§ The task
Write out the text of the records below as a numbered list, one line per item, skipping blank lines and leaving the pictures out.
━━━━━━━━━━
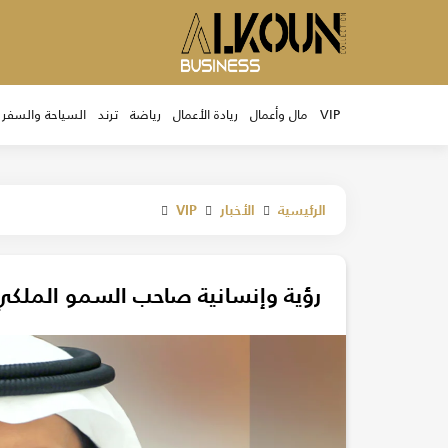
VIP
مال وأعمال
ريادة الأعمال
رياضة
ترند
السياحة والسفر
الرئيسية
الأخبار
VIP
رؤية وإنسانية صاحب السمو الملكي ا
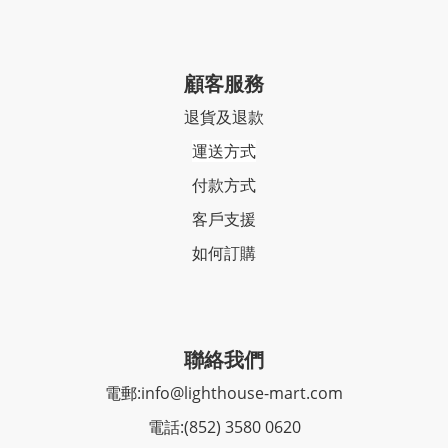
顧客服務
退貨及退款
運送方式
付款方式
客戶支援
如何訂購
聯絡我們
電郵:
info@lighthouse-mart.com
電話:
(852) 3580 0620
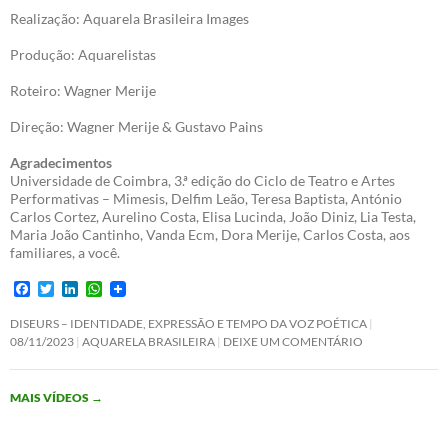
Realização: Aquarela Brasileira Images
Produção: Aquarelistas
Roteiro: Wagner Merije
Direção: Wagner Merije & Gustavo Pains
Agradecimentos
Universidade de Coimbra, 3.ª edição do Ciclo de Teatro e Artes
Performativas – Mimesis, Delfim Leão, Teresa Baptista, António
Carlos Cortez, Aurelino Costa, Elisa Lucinda, João Diniz, Lia Testa,
Maria João Cantinho, Vanda Ecm, Dora Merije, Carlos Costa, aos
familiares, a você.
F
T
L
W
a
w
i
h
c
i
n
a
DISEURS – IDENTIDADE, EXPRESSÃO E TEMPO DA VOZ POÉTICA
e
t
k
t
08/11/2023
AQUARELA BRASILEIRA
DEIXE UM COMENTÁRIO
b
t
e
s
o
e
d
A
o
r
I
p
MAIS VÍDEOS
→
k
n
p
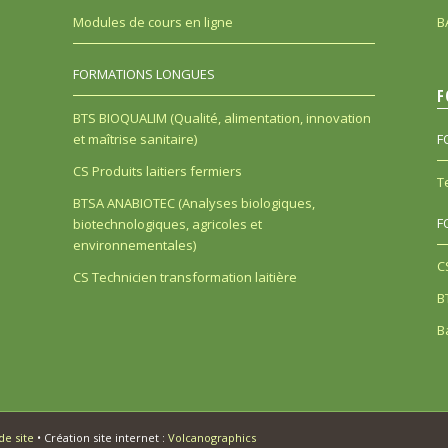
B
Modules de cours en ligne
FORMATIONS LONGUES
F
BTS BIOQUALIM (Qualité, alimentation, innovation
et maîtrise sanitaire)
F
CS Produits laitiers fermiers
T
BTSA ANABIOTEC (Analyses biologiques,
F
biotechnologiques, agricoles et
environnementales)
C
CS Technicien transformation laitière
B
B
de site
• Création site internet :
Volcanographics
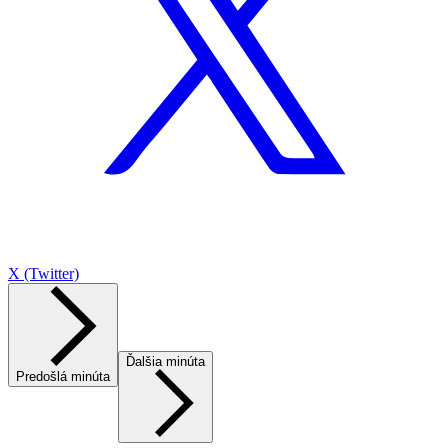
X (Twitter)
Ďalšia minúta
Predošlá minúta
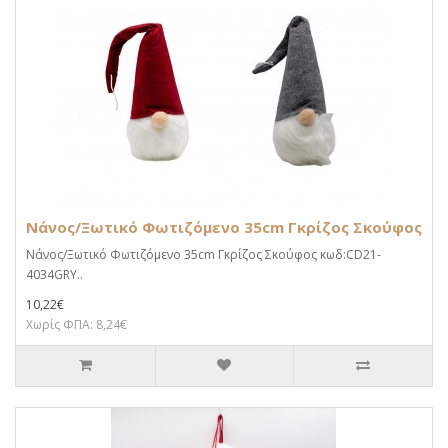
Νάνος/Ξωτικό Φωτιζόμενο 35cm Γκρίζος Σκούφος
Νάνος/Ξωτικό Φωτιζόμενο 35cm Γκρίζος Σκούφος κωδ:CD21-
4034GRY..
10,22€
Χωρίς ΦΠΑ: 8,24€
━━━━━━━━━━
§ Solved problem
1. VIP
2. مال وأعمال
3. ريادة الأعمال
4. رياضة
5. ترند
6. السياحة والسفر
7. الرئيسية
8. الأخبار
9. VIP
10. رؤية وإنسانية صاحب السمو الملكي ا
11. 顧客服務
12. 退貨及退款
13. 運送方式
14. 付款方式
15. 客戶支援
16. 如何訂購
17. 聯絡我們
18. 電郵:
19. info@lighthouse-mart.com
20. 電話:
21. (852) 3580 0620
22. Realização: Aquarela Brasileira Images
23. Produção: Aquarelistas
24. Roteiro: Wagner Merije
25. Direção: Wagner Merije & Gustavo Pains
26. Agradecimentos
27. Universidade de Coimbra, 3.ª edição do Ciclo de Teatro e Artes
28. Performativas – Mimesis, Delfim Leão, Teresa Baptista, António
29. Carlos Cortez, Aurelino Costa, Elisa Lucinda, João Diniz, Lia Testa,
30. Maria João Cantinho, Vanda Ecm, Dora Merije, Carlos Costa, aos
31. familiares, a você.
32. F
33. T
34. L
35. W
36. a
37. w
38. i
39. h
40. c
41. i
42. n
43. a
44. DISEURS – IDENTIDADE, EXPRESSÃO E TEMPO DA VOZ POÉTICA
45. e
46. t
47. k
48. t
49. 08/11/2023
50. AQUARELA BRASILEIRA
51. DEIXE UM COMENTÁRIO
52. b
53. t
54. e
55. s
56. o
57. e
58. d
59. A
60. o
61. r
62. I
63. p
64. MAIS VÍDEOS
65. →
66. k
67. n
68. p
69. B
70. Modules de cours en ligne
71. FORMATIONS LONGUES
72. F
73. BTS BIOQUALIM (Qualité, alimentation, innovation
74. et maîtrise sanitaire)
75. F
76. CS Produits laitiers fermiers
77. T
78. BTSA ANABIOTEC (Analyses biologiques,
79. F
80. biotechnologiques, agricoles et
81. environnementales)
82. C
83. CS Technicien transformation laitière
84. B
85. B
86. de site
87. • Création site internet :
88. Volcanographics
89. X (Twitter)
90. Ďalšia minúta
91. Predošlá minúta
92. Νάνος/Ξωτικό Φωτιζόμενο 35cm Γκρίζος Σκούφος
93. Νάνος/Ξωτικό Φωτιζόμενο 35cm Γκρίζος Σκούφος κωδ:CD21-
94. 4034GRY..
95. 10,22€
96. Χωρίς ΦΠΑ: 8,24€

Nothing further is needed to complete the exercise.